» WORK ORDER
Search each line below for "LIST", then return the lines where it appears.

» SOURCE DATA
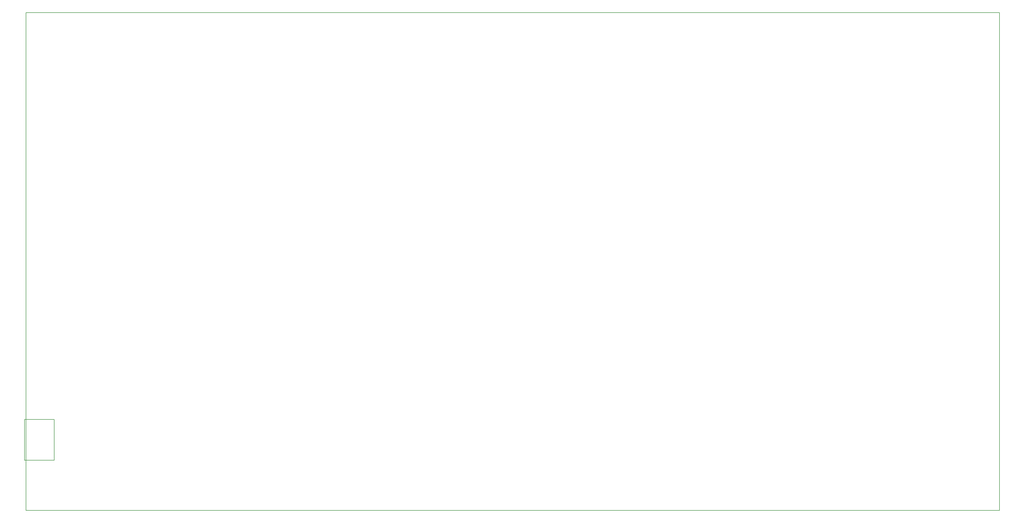
<source format=gbr>
G04 DipTrace 3.3.1.3*
G04 BoardOutline.gbr*
%MOIN*%
G04 #@! TF.FileFunction,Profile*
G04 #@! TF.Part,Single*
%ADD11C,0.005512*%
%FSLAX26Y26*%
G04*
G70*
G90*
G75*
G01*
G04 BoardOutline*
%LPD*%
X393701Y7106299D2*
D11*
X13503937D1*
Y393701D1*
X393701D1*
Y7106299D1*
X374016Y1618898D2*
X774016D1*
Y1068898D1*
X374016D1*
Y1618898D1*
M02*

</source>
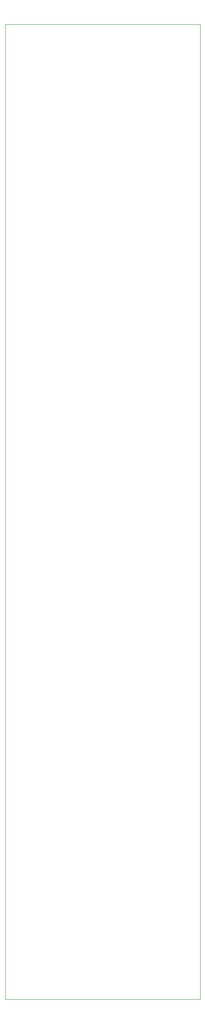
<source format=gm1>
G04 #@! TF.GenerationSoftware,KiCad,Pcbnew,6.0.5+dfsg-1~bpo11+1*
G04 #@! TF.CreationDate,2022-07-21T18:59:06+00:00*
G04 #@! TF.ProjectId,sample_and_hold_board,73616d70-6c65-45f6-916e-645f686f6c64,0*
G04 #@! TF.SameCoordinates,Original*
G04 #@! TF.FileFunction,Profile,NP*
%FSLAX46Y46*%
G04 Gerber Fmt 4.6, Leading zero omitted, Abs format (unit mm)*
G04 Created by KiCad (PCBNEW 6.0.5+dfsg-1~bpo11+1) date 2022-07-21 18:59:06*
%MOMM*%
%LPD*%
G01*
G04 APERTURE LIST*
G04 #@! TA.AperFunction,Profile*
%ADD10C,0.100000*%
G04 #@! TD*
G04 APERTURE END LIST*
D10*
X83820000Y-235595000D02*
X124460000Y-235595000D01*
X124460000Y-32395000D02*
X83820000Y-32395000D01*
X124460000Y-235595000D02*
X124460000Y-32395000D01*
X83820000Y-32395000D02*
X83820000Y-235595000D01*
M02*

</source>
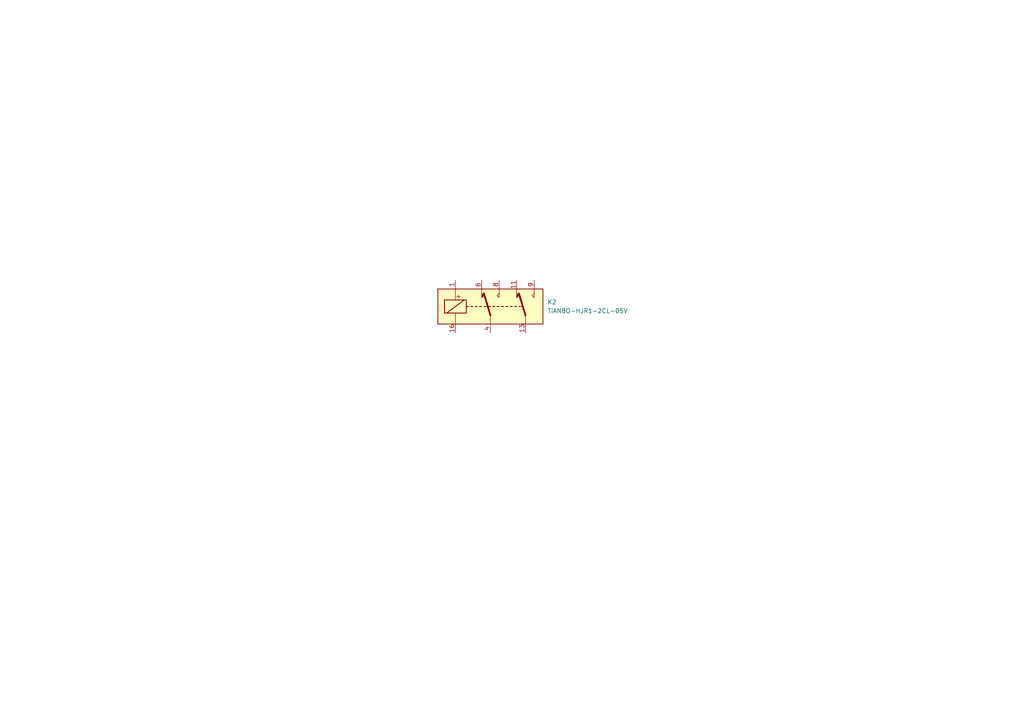
<source format=kicad_sch>
(kicad_sch
	(version 20231120)
	(generator "eeschema")
	(generator_version "8.0")
	(uuid "622ba880-96ca-4ba4-a4b3-64ed533d5144")
	(paper "A4")
	
	(symbol
		(lib_id "My_Library:TIANBO-HJR1-2CL-05V")
		(at 142.24 88.9 0)
		(unit 1)
		(exclude_from_sim no)
		(in_bom yes)
		(on_board yes)
		(dnp no)
		(fields_autoplaced yes)
		(uuid "608b80d4-d935-4874-b690-020fc3af1481")
		(property "Reference" "K2"
			(at 158.75 87.6299 0)
			(effects
				(font
					(size 1.27 1.27)
				)
				(justify left)
			)
		)
		(property "Value" "TIANBO-HJR1-2CL-05V"
			(at 158.75 90.1699 0)
			(effects
				(font
					(size 1.27 1.27)
				)
				(justify left)
			)
		)
		(property "Footprint" "My-Library:TIANBO-HJR1-2CL-05V-footer"
			(at 142.24 88.9 0)
			(effects
				(font
					(size 1.27 1.27)
				)
				(hide yes)
			)
		)
		(property "Datasheet" "https://content.kemet.com/datasheets/KEM_R7002_EC2_EE2.pdf"
			(at 142.24 88.9 0)
			(effects
				(font
					(size 1.27 1.27)
				)
				(hide yes)
			)
		)
		(property "Description" "General purpose signal relay, Kemet EC2 Series, DPDT (2 Form C), non-latching, through hole, 60W/125VA, 220VDC/250VAC, 2A, 3V DC coil"
			(at 142.24 88.9 0)
			(effects
				(font
					(size 1.27 1.27)
				)
				(hide yes)
			)
		)
		(pin "8"
			(uuid "c56d0a97-3efc-4f67-ae98-ca0182027a8e")
		)
		(pin "13"
			(uuid "bb22b781-32ef-4264-bf67-985519bed0c5")
		)
		(pin "6"
			(uuid "bd8c7554-c70d-40c3-b0cc-3c9e3f6936ee")
		)
		(pin "16"
			(uuid "1af57300-7e53-4f70-bed0-bd8f80b910f1")
		)
		(pin "1"
			(uuid "a7f8a74d-1626-464f-bd4d-db4ae6f4a606")
		)
		(pin "4"
			(uuid "6243a57f-5bce-4d73-af19-132a25107d53")
		)
		(pin "9"
			(uuid "f488fe92-bf33-4ff5-b82e-afea39a999b0")
		)
		(pin "11"
			(uuid "6b40740b-09a8-474f-ba33-b46a602cfdfc")
		)
		(instances
			(project ""
				(path "/622ba880-96ca-4ba4-a4b3-64ed533d5144"
					(reference "K2")
					(unit 1)
				)
			)
		)
	)
	(sheet_instances
		(path "/"
			(page "1")
		)
	)
)

</source>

» FINISHED EXERCISE
G04 APERTURE LIST*
G04 APERTURE END LIST*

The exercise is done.